[Page extract]

Why would God Wipe Tears?

Tissues2It is a famous biblical phrase, but have we stopped to consider what it is saying?   “The Lord GOD will wipe away tears from all faces…” Isaiah writes this in what you might call the “song of the banquet hall.” Let’s consider the context before we probe the point I want to underline in this amazing statement.

After 11 chapters of burdens against the nations, Isaiah 24 describes final judgment of the nations. It feels like a heavy chapter. After humanity has poured all its energy into a pseudo-version of life with God omitted, God pulls the plug.

I remember one of my teachers at seminary describing this in terms of the day after the fair leaves town. There was noise and music and lights and laughter and smells and tastes and the fair was an amazing illusion of real life, but it wasn’t real. It was virtual reality, but cold hard reality hits home when the field is empty, desolate and covered in litter the next day.

[/Page extract]
[Provided data]

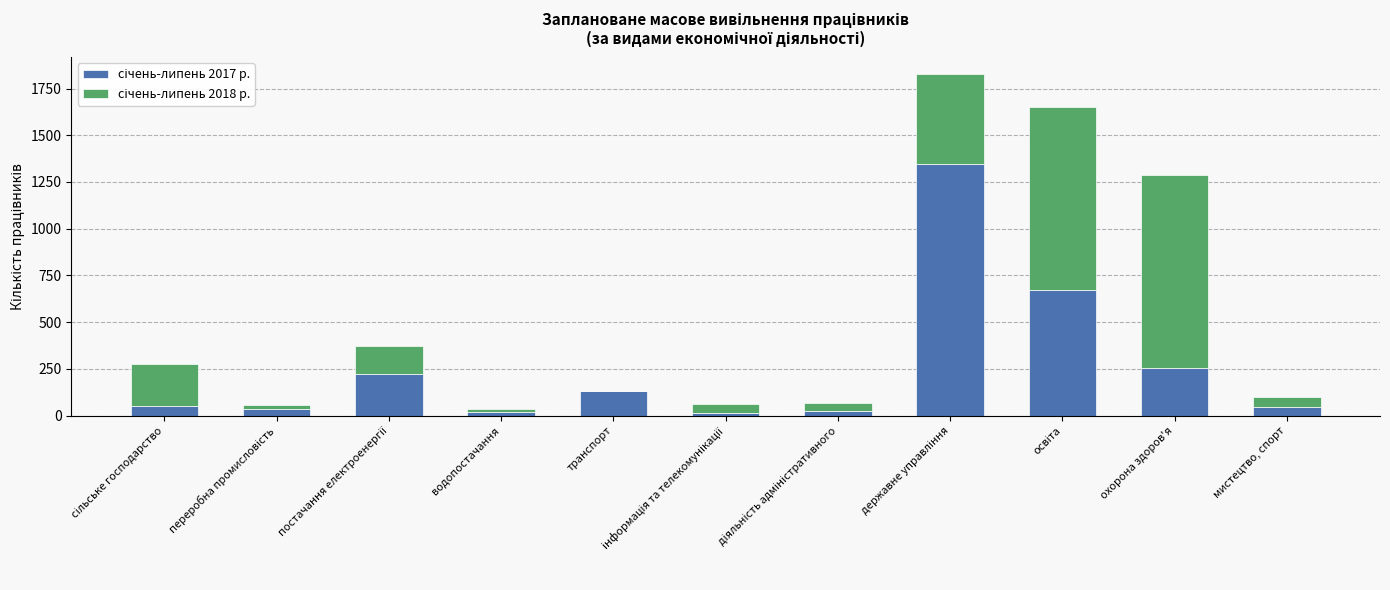

What is the total value across all series at охорона здоров'я?

1288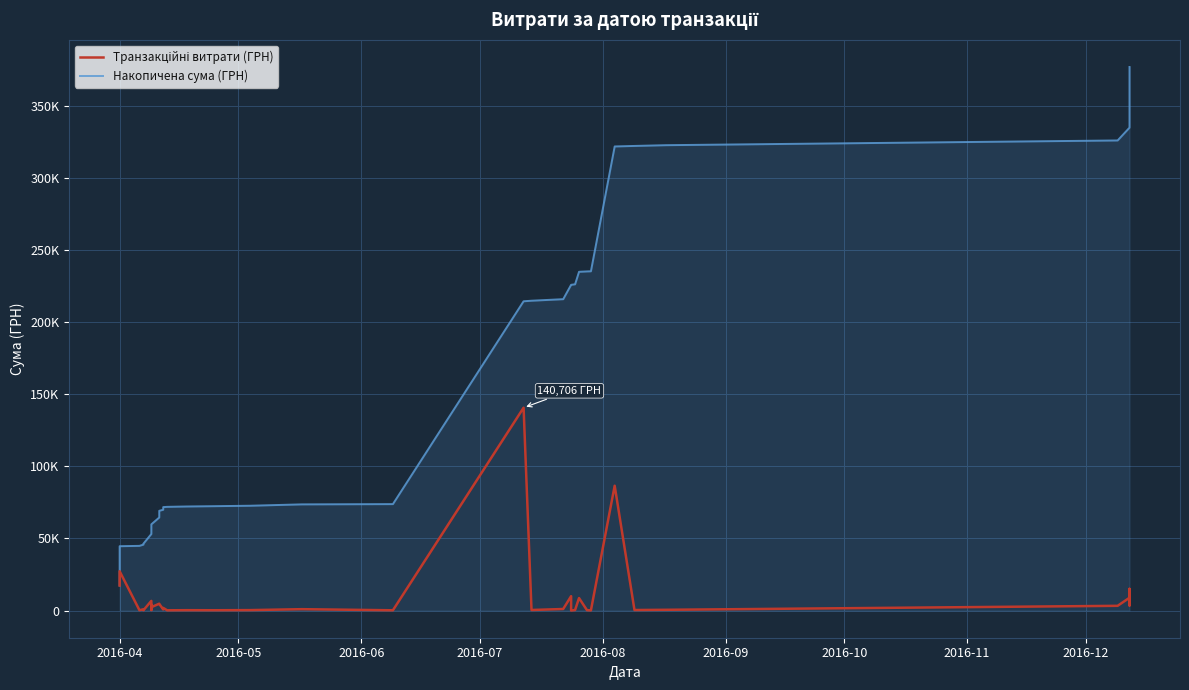

True or false: Накопичена сума (ГРН) and Транзакційні витрати (ГРН) cross at least once.

False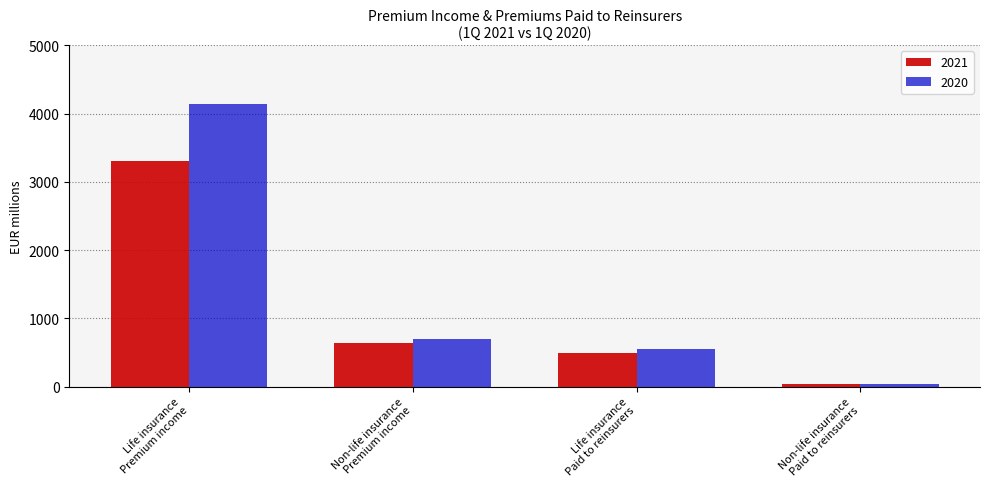

Which series changed the most between Life insurance
Premium income and Life insurance
Paid to reinsurers?

2020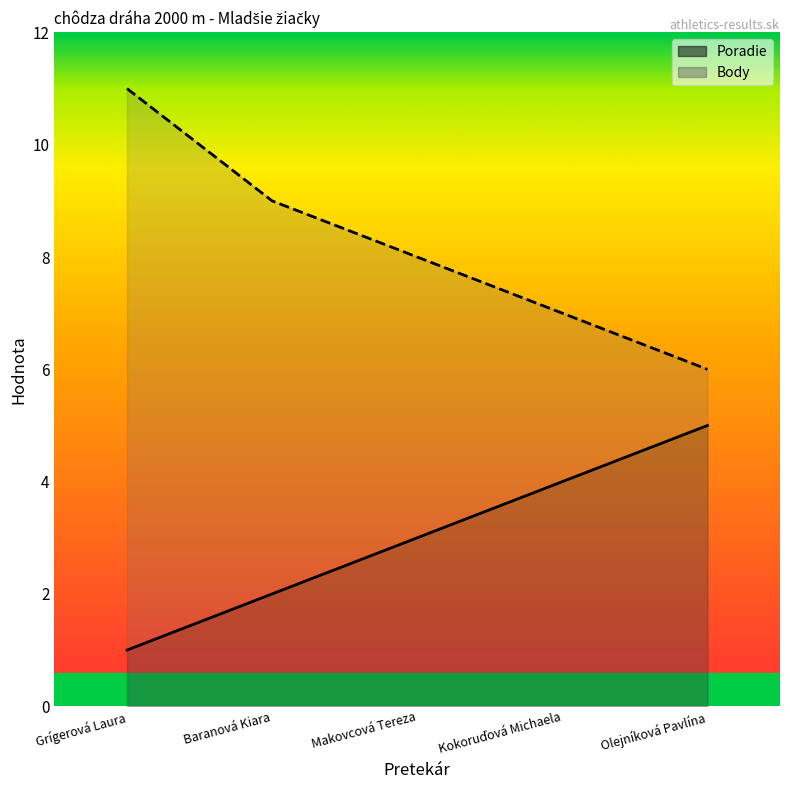

Read the Poradie value at Olejníková Pavlína.

5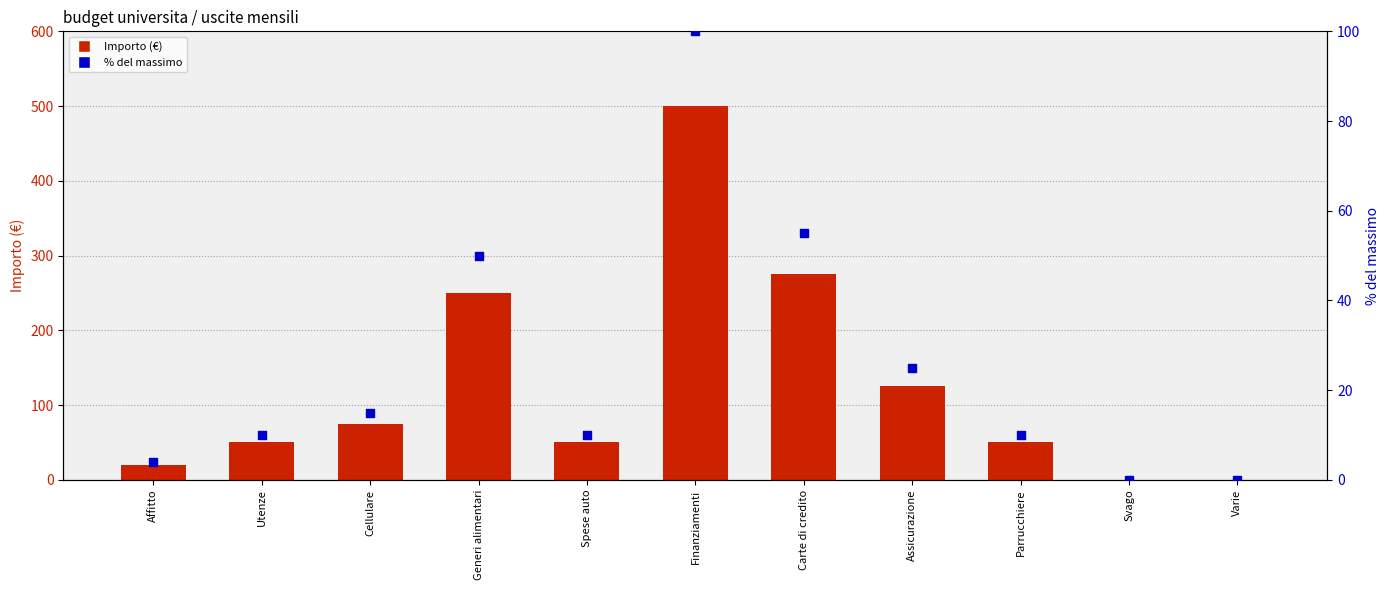

What is the total value across all series at Parrucchiere?

60.0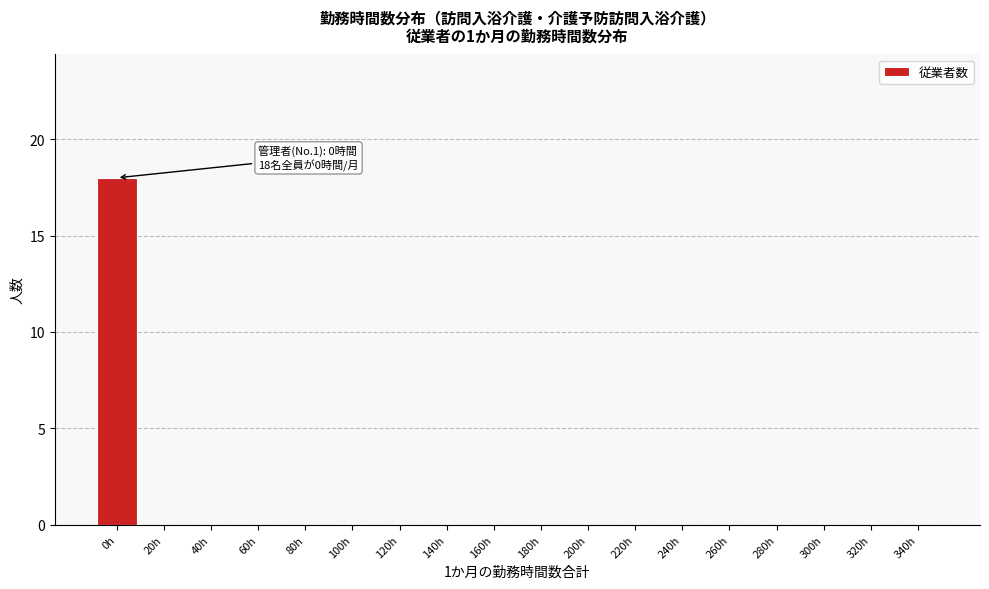

Reading right to left, extract all data points from this chart.

340h=0	320h=0	300h=0	280h=0	260h=0	240h=0	220h=0	200h=0	180h=0	160h=0	140h=0	120h=0	100h=0	80h=0	60h=0	40h=0	20h=0	0h=18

[/Provided data]

Things to do:
1: Answer the following questions using the devotional extract:
(a) Which prophet writes the phrase "The Lord GOD will wipe away tears from all faces"?
(b) How many chapters of burdens against the nations come before Isaiah 24?
(c) In terms of what did one of the author's teachers at seminary describe this?
2: Reproduce the stretch of the devotional extract from "Tissues2It is a" through "pulls the plug.".
3: Translate this sentence from the devotional extract into Spanish: "I remember one of my teachers at seminary describing this in terms of the day after the fair leaves town."
The records were obtained from a separate source.

Solutions in order:
1:
(a) Isaiah
(b) 11 chapters
(c) The day after the fair leaves town

2:
Tissues2It is a famous biblical phrase, but have we stopped to consider what it is saying?   “The Lord GOD will wipe away tears from all faces…” Isaiah writes this in what you might call the “song of the banquet hall.” Let’s consider the context before we probe the point I want to underline in this amazing statement.

After 11 chapters of burdens against the nations, Isaiah 24 describes final judgment of the nations. It feels like a heavy chapter. After humanity has poured all its energy into a pseudo-version of life with God omitted, God pulls the plug.

3: Recuerdo que uno de mis profesores del seminario describía esto en términos del día después de que la feria se va del pueblo.